Study hard and stay curious.

We'll see you on the next one.

ⓘ This audio and summary are simplified educational interpretations and are not a substitute for the original text.

Chapter SummaryWhat this audio overview covers
Concurrent disorders complicate pregnancy due to fundamental shifts in maternal physiology that alter how preexisting and newly developed conditions progress. Diabetes presents in three forms during pregnancy: Type 1 and Type 2 Diabetes Mellitus carried into pregnancy, and gestational diabetes mellitus arising specifically during gestation when placental hormones including human placental lactogen, estrogen, and progesterone increase maternal insulin resistance to prioritize nutrient delivery to the fetus. Hyperglycemia during pregnancy risks maternal ketoacidosis, polyhydramnios, and preeclampsia, while excessive fetal glucose exposure triggers increased fetal insulin secretion that drives macrosomia and leaves neonates vulnerable to hypoglycemia, hypocalcemia, and respiratory distress syndrome after birth. Management requires sustained glycemic control through dietary adjustment, exercise, and insulin administration. Cardiovascular stress intensifies during pregnancy as cardiac output and blood volume expand substantially, potentially triggering heart failure in women with rheumatic valve disease, mitral valve prolapse, septal defects, or tetralogy of Fallot; clinical decisions rely on New York Heart Association functional classification and careful fluid management during labor's hemodynamic demands.
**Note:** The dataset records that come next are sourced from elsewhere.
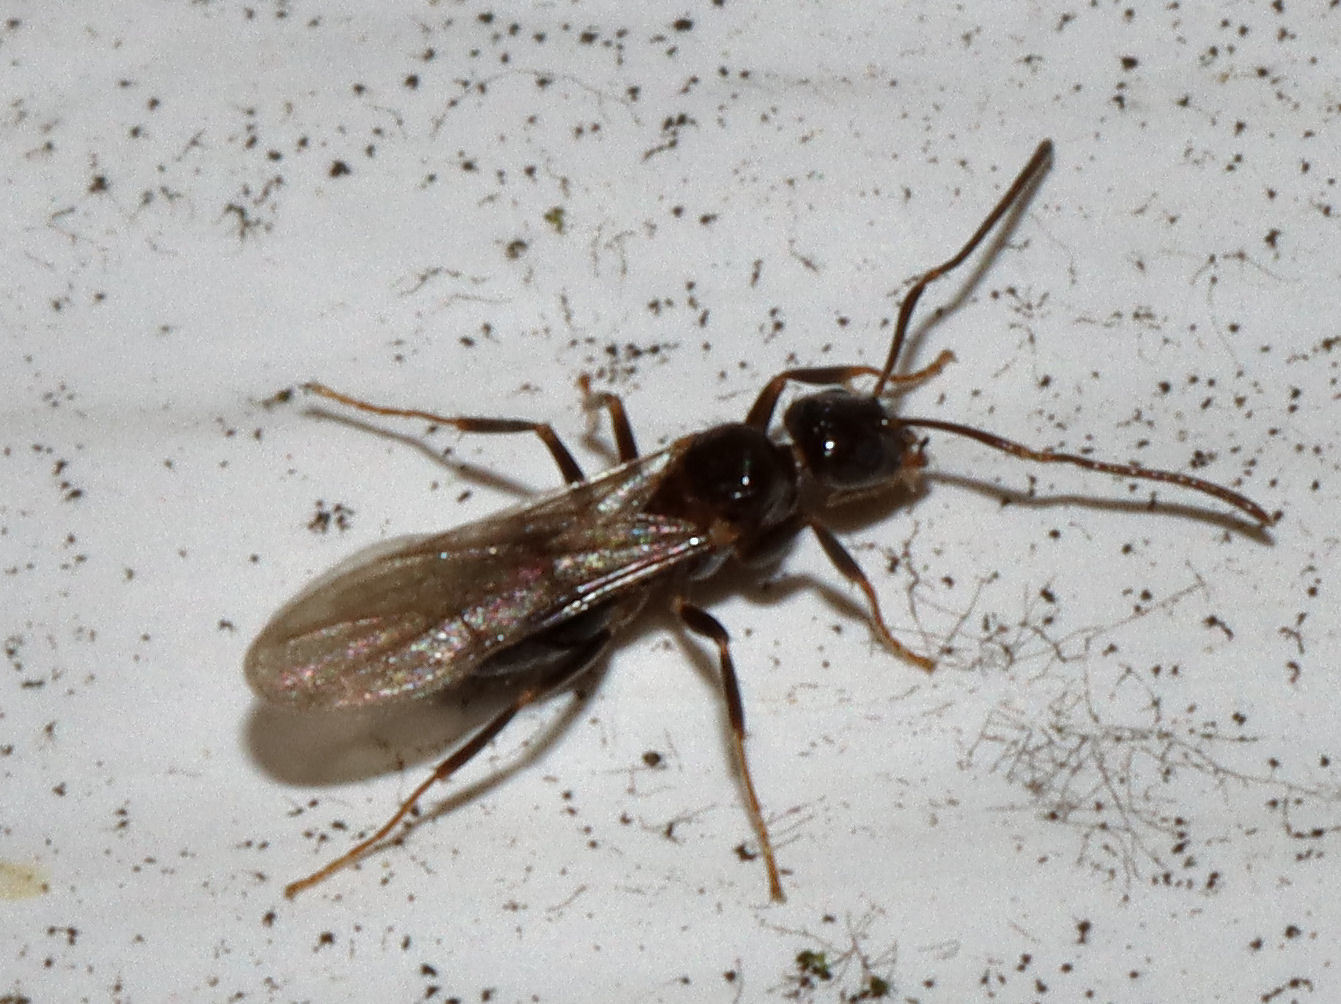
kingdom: Animalia
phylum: Arthropoda
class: Insecta
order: Hymenoptera
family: Formicidae
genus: Nylanderia
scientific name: Nylanderia
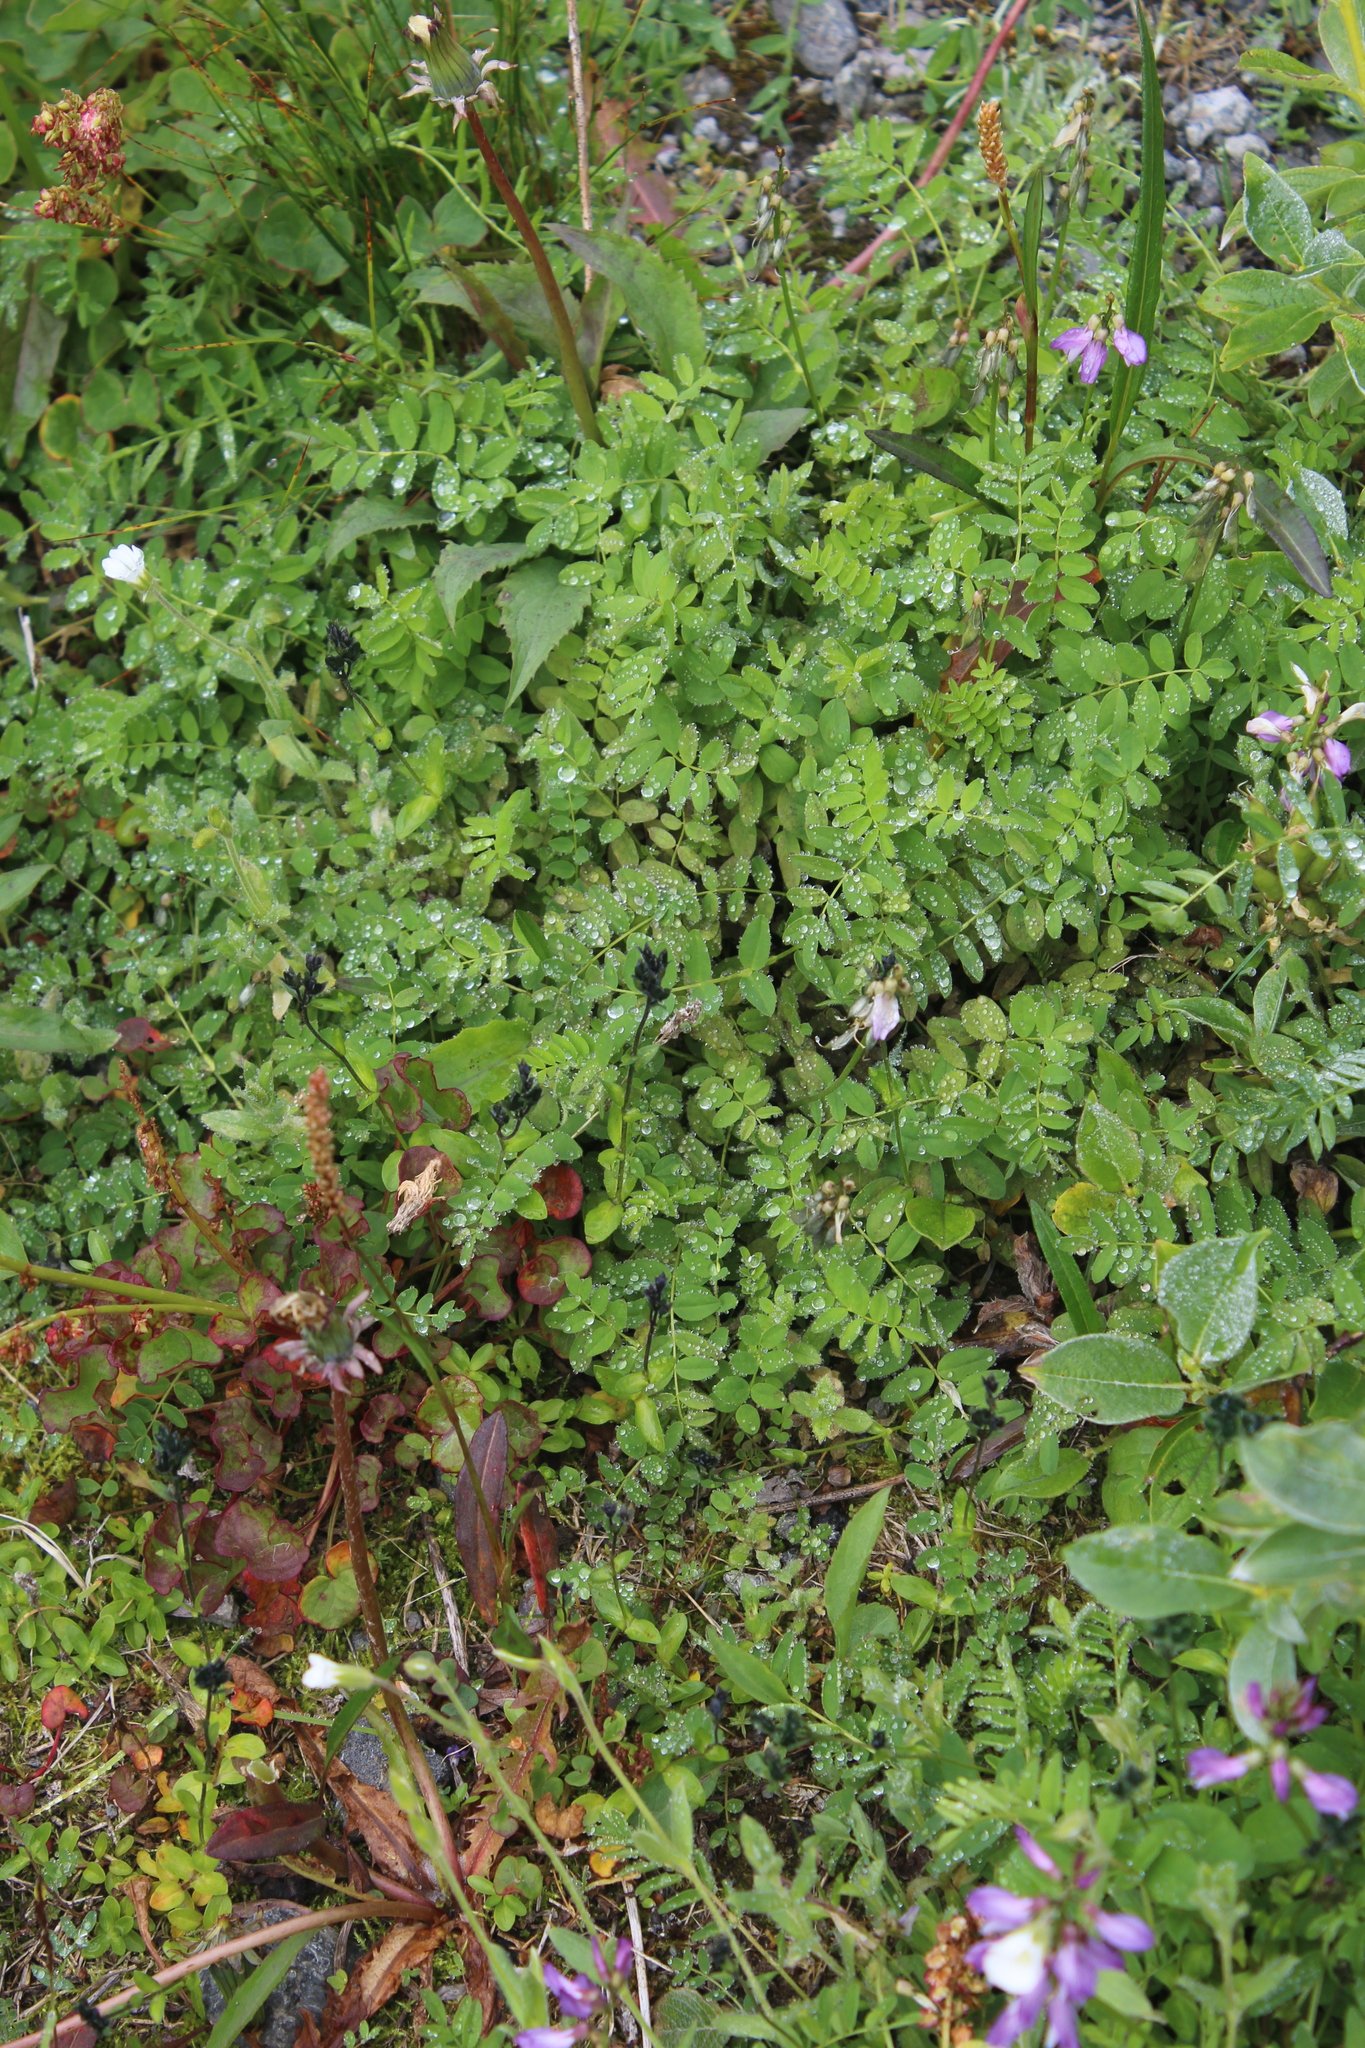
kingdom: Plantae
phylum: Tracheophyta
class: Magnoliopsida
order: Lamiales
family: Plantaginaceae
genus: Veronica
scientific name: Veronica alpina
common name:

Hematologic complications including iron deficiency anemia, folic acid deficiency with associated neural tube defect risk, and sickle cell disease demand specialized protocols; sickle cell patients particularly require aggressive hydration and oxygen to prevent vaso-occlusive crises and placental infarction. Autoimmune conditions pose substantial threats, with systemic lupus erythematosus and antiphospholipid syndrome elevating thromboembolism and recurrent pregnancy loss risk. Infectious pathogens demand careful management, particularly TORCH organisms—toxoplasmosis, rubella, cytomegalovirus, and herpes simplex—plus parvovirus B19 and tuberculosis. Group B Streptococcus screening and appropriate prophylaxis prevent neonatal infection, while HIV management integrates antiretroviral therapy and delivery route selection to reduce vertical transmission risk. Recognition of how pregnancy physiology interacts with underlying disease enables clinicians to modify treatment plans and prevent maternal and fetal complications.